Ella corrió hacia un escritorio, lo abrió y sacó un sobre azul y alargado.
—Aquí está, señor Holmes. ¡Ojalá no la hubiera visto nunca!
—¿Cómo podemos devolverla? —murmuró Holmes—. ¡Pronto, pronto, tenemos que encontrar la manera! ¿Dónde está el maletín de documentos?
—Sigue en el dormitorio.
—¡Qué buena suerte! Rápido, señora, tráigalo aquí.
Un momento después, la señora reaparecía con un maletín rojo en la mano.
—¿Cómo lo abrió la otra vez? ¿Tiene una copia de la llave? Sí, claro que la tiene. Ábralo.
Lady Hilda se había sacado del pecho una llavecita, con la que abrió el maletín. Estaba repleto de papeles. Holmes metió el sobre azul en medio del montón, entre las páginas de algún otro documento. Una vez cerrado, el maletín regresó al dormitorio.
—Ya estamos preparados —dijo Holmes—. Todavía nos quedan diez minutos. Lady Hilda, yo voy a hacer todo lo que esté de mi parte por encubrirla. A cambio, usted puede emplear estos minutos en explicarme con sinceridad qué significa todo este terrible embrollo.
—Se lo contaré todo, señor Holmes —gimió ella—. ¡Ay, señor Holmes, yo me cortaría la mano derecha antes que darle un disgusto a mi marido! No hay en todo Londres una mujer que ame a su esposo como yo amo al mío, y sin embargo, si él supiera lo que he hecho.... lo que me he visto obligada a hacer..., no me lo perdonaría nunca. Tiene un sentido del honor tan alto que no es capaz de olvidar ni de perdonar un acto deshonroso de otra persona. ¡Ayúdeme, señor Holmes! ¡Está en juego mi felicidad, su felicidad, nuestras mismas vidas!
—¡Dése prisa, señora, que se acaba el tiempo!
—Todo se debió a una carta mía, señor Holmes, una carta imprudente que escribí antes de casarme. Una carta tonta, la carta de una chiquilla impulsiva y enamorada. Yo la escribí de manera inocente, pero a mi marido le habría parecido monstruosa. Si la hubiera leído, habría perdido para siempre la confianza en mí. Hace años que la escribí y creía que el asunto estaba olvidado. Pero entonces apareció este hombre, Lucas, y me dijo que la carta había caído en sus manos y que se la iba a enseñar a mi marido. Le supliqué que no lo hiciera, y él me dijo que me devolvería mi carta si yo le proporcionaba cierto documento que, según él, había en el portafolios de mi marido. Tenía algún espía en el ministerio, que le había informado de su existencia. Me aseguró que mi marido no sufriría ningún perjuicio. Póngase en mi lugar, señor Holmes. ¿Qué podía yo hacer?
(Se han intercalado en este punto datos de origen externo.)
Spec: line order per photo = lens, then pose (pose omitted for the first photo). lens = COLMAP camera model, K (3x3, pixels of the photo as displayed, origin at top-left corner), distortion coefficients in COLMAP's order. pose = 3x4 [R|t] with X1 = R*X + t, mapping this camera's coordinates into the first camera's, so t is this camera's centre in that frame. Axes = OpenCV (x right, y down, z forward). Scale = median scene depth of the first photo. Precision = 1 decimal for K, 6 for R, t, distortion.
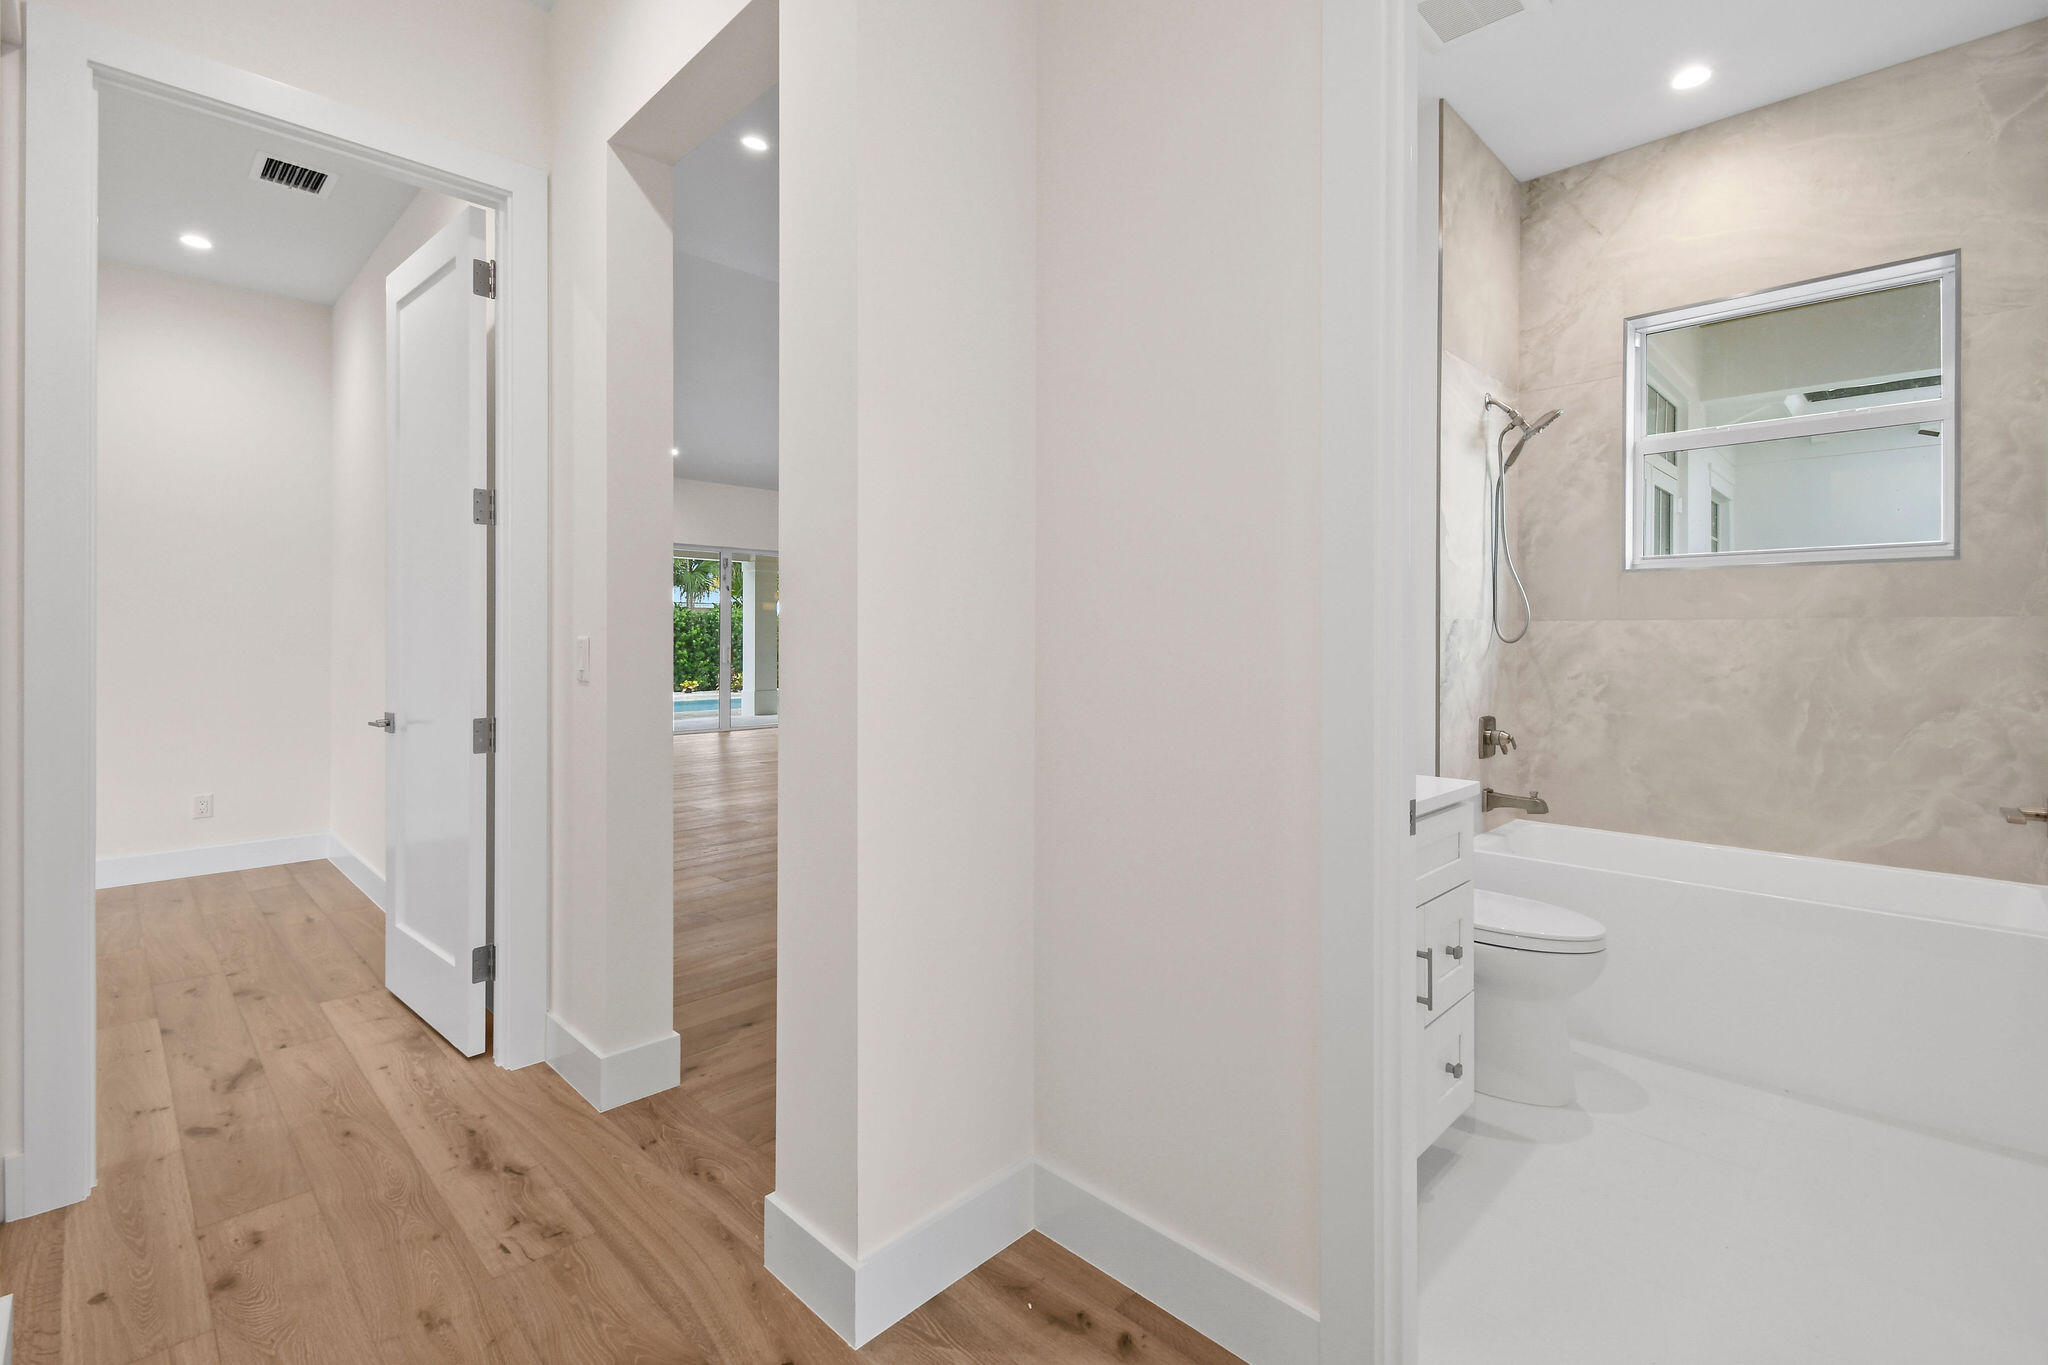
lens RADIAL K [[921.2, 0, 1046.3], [0, 921.2, 635.5], [0, 0, 1]] dist [0.007060, -0.003283]
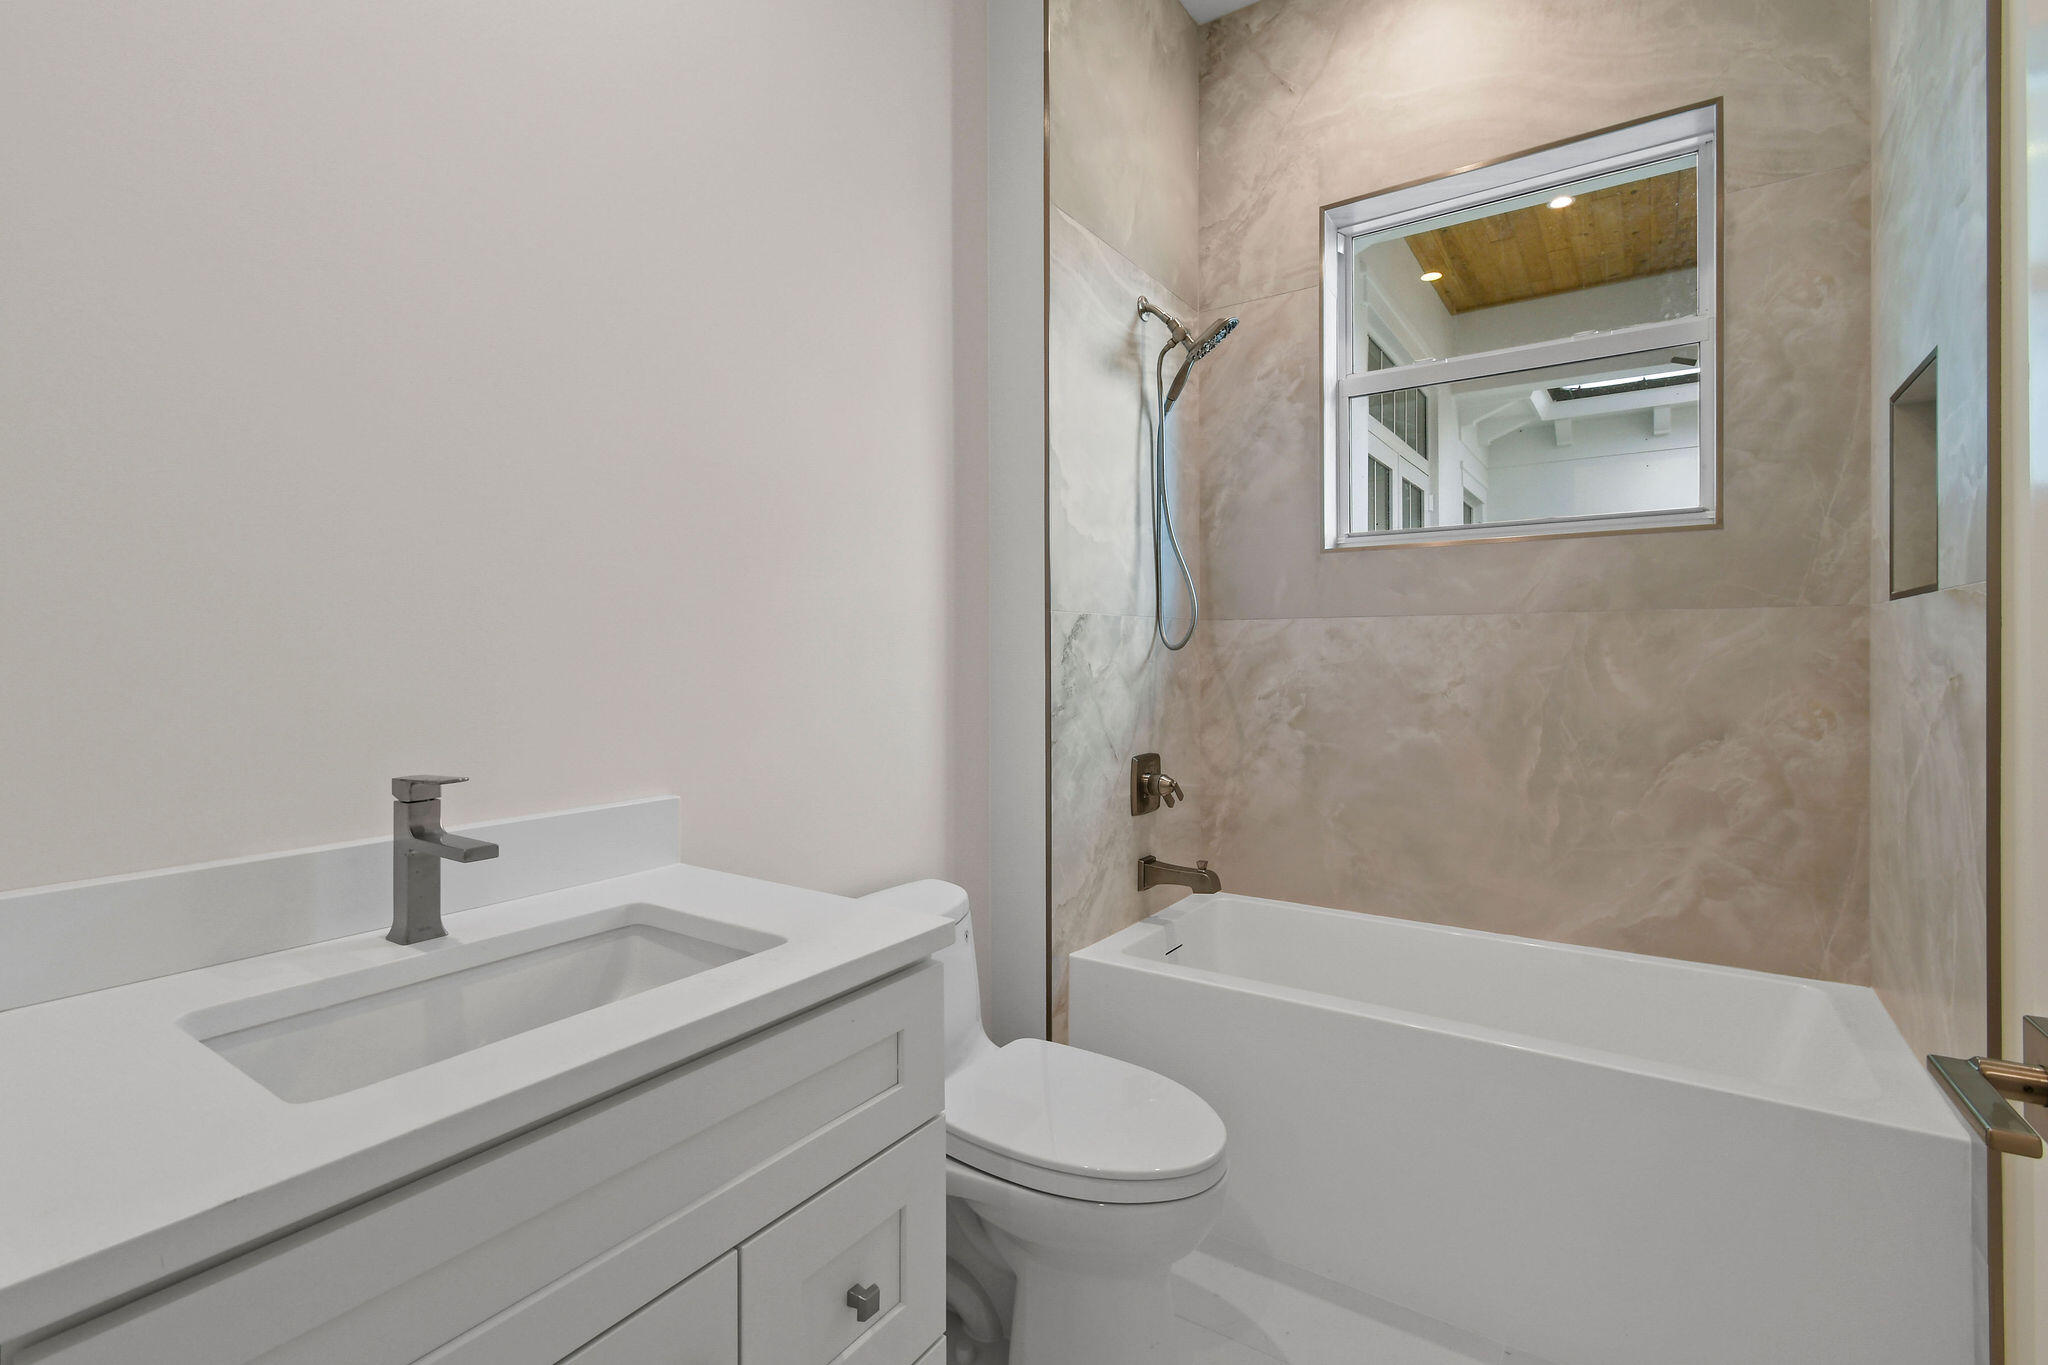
lens RADIAL K [[921.2, 0, 1056.4], [0, 921.2, 652.2], [0, 0, 1]] dist [0.007060, -0.003283]
pose [[0.982089, -0.006658, 0.188299, 0.291220], [0.006271, 0.999977, 0.002655, 0.007439], [-0.188312, -0.001427, 0.982108, 0.333128]]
—Contárselo todo a su marido.
—¡No podía, señor Holmes, no podía! Por un lado, la catástrofe me parecía segura; por el otro, y aunque me resultara terrible robarle papeles a mi marido, se trataba de un asunto de política y sus consecuencias se me escapaban, mientras que en un asunto de amor y confianza las consecuencias me parecían muy claras. ¡Lo hice, señor Holmes! Saqué un molde de su llave y ese hombre, Lucas, me hizo una copia. Abrí el maletín, saqué el documento y lo llevé a Godolphin Street.
—¿Y qué sucedió allí, señora?
—Llamé a la puerta como habíamos convenido. Lucas abrió. Lo seguí hasta su habitación, dejando entreabierta la puerta del vestíbulo, porque me daba miedo quedarme a solas con aquel hombre. Recuerdo que al entrar me fijé en una mujer que había en la calle. Nuestro negocio quedó concluido en un instante: él tenía mi carta sobre el escritorio; yo le entregué el documento; él me dio la carta. Y en aquel momento oímos un ruido en la puerta y pasos en el pasillo. Lucas levantó a toda prisa la alfombra, metió el documento en alguna especie de escondrijo que tenía allí, y lo tapó de nuevo.